Directions for this task:
Copy each of the records exactly; leave nothing out.

(Collected data entries)
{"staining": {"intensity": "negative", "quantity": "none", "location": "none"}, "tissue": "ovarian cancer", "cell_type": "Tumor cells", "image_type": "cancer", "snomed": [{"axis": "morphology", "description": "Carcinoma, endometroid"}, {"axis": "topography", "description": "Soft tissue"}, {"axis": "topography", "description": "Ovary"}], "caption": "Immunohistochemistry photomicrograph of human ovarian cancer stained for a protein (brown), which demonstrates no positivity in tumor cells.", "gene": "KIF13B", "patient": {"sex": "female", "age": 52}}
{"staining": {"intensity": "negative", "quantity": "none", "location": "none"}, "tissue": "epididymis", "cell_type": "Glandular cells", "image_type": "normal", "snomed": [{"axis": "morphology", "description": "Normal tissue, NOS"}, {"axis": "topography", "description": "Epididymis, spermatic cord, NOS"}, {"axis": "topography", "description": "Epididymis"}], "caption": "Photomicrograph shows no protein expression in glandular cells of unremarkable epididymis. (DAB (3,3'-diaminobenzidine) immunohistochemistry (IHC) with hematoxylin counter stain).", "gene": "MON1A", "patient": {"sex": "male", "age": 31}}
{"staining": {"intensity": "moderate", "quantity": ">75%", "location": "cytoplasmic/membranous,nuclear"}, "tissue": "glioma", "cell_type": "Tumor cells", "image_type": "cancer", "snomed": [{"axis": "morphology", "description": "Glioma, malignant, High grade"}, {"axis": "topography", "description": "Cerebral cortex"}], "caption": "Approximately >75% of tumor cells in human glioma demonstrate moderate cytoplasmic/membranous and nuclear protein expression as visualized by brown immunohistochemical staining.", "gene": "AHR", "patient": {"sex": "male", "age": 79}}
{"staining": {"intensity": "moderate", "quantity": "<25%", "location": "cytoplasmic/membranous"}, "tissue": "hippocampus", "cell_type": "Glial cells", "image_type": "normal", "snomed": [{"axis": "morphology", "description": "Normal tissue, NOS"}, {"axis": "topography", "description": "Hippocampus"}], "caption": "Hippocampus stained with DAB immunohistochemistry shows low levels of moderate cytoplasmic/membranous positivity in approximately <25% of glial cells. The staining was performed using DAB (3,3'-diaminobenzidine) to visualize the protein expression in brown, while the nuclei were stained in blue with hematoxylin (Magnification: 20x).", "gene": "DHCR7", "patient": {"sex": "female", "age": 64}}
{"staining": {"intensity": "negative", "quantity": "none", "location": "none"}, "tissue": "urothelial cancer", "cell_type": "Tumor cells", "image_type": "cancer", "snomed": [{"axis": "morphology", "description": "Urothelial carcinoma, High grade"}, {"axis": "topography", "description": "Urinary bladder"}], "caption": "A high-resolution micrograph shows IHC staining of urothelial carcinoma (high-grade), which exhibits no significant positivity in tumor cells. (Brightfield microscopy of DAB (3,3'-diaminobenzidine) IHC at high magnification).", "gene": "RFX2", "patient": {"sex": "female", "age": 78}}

Response:
{"staining": {"intensity": "negative", "quantity": "none", "location": "none"}, "tissue": "ovarian cancer", "cell_type": "Tumor cells", "image_type": "cancer", "snomed": [{"axis": "morphology", "description": "Carcinoma, endometroid"}, {"axis": "topography", "description": "Soft tissue"}, {"axis": "topography", "description": "Ovary"}], "caption": "Immunohistochemistry photomicrograph of human ovarian cancer stained for a protein (brown), which demonstrates no positivity in tumor cells.", "gene": "KIF13B", "patient": {"sex": "female", "age": 52}}
{"staining": {"intensity": "negative", "quantity": "none", "location": "none"}, "tissue": "epididymis", "cell_type": "Glandular cells", "image_type": "normal", "snomed": [{"axis": "morphology", "description": "Normal tissue, NOS"}, {"axis": "topography", "description": "Epididymis, spermatic cord, NOS"}, {"axis": "topography", "description": "Epididymis"}], "caption": "Photomicrograph shows no protein expression in glandular cells of unremarkable epididymis. (DAB (3,3'-diaminobenzidine) immunohistochemistry (IHC) with hematoxylin counter stain).", "gene": "MON1A", "patient": {"sex": "male", "age": 31}}
{"staining": {"intensity": "moderate", "quantity": ">75%", "location": "cytoplasmic/membranous,nuclear"}, "tissue": "glioma", "cell_type": "Tumor cells", "image_type": "cancer", "snomed": [{"axis": "morphology", "description": "Glioma, malignant, High grade"}, {"axis": "topography", "description": "Cerebral cortex"}], "caption": "Approximately >75% of tumor cells in human glioma demonstrate moderate cytoplasmic/membranous and nuclear protein expression as visualized by brown immunohistochemical staining.", "gene": "AHR", "patient": {"sex": "male", "age": 79}}
{"staining": {"intensity": "moderate", "quantity": "<25%", "location": "cytoplasmic/membranous"}, "tissue": "hippocampus", "cell_type": "Glial cells", "image_type": "normal", "snomed": [{"axis": "morphology", "description": "Normal tissue, NOS"}, {"axis": "topography", "description": "Hippocampus"}], "caption": "Hippocampus stained with DAB immunohistochemistry shows low levels of moderate cytoplasmic/membranous positivity in approximately <25% of glial cells. The staining was performed using DAB (3,3'-diaminobenzidine) to visualize the protein expression in brown, while the nuclei were stained in blue with hematoxylin (Magnification: 20x).", "gene": "DHCR7", "patient": {"sex": "female", "age": 64}}
{"staining": {"intensity": "negative", "quantity": "none", "location": "none"}, "tissue": "urothelial cancer", "cell_type": "Tumor cells", "image_type": "cancer", "snomed": [{"axis": "morphology", "description": "Urothelial carcinoma, High grade"}, {"axis": "topography", "description": "Urinary bladder"}], "caption": "A high-resolution micrograph shows IHC staining of urothelial carcinoma (high-grade), which exhibits no significant positivity in tumor cells. (Brightfield microscopy of DAB (3,3'-diaminobenzidine) IHC at high magnification).", "gene": "RFX2", "patient": {"sex": "female", "age": 78}}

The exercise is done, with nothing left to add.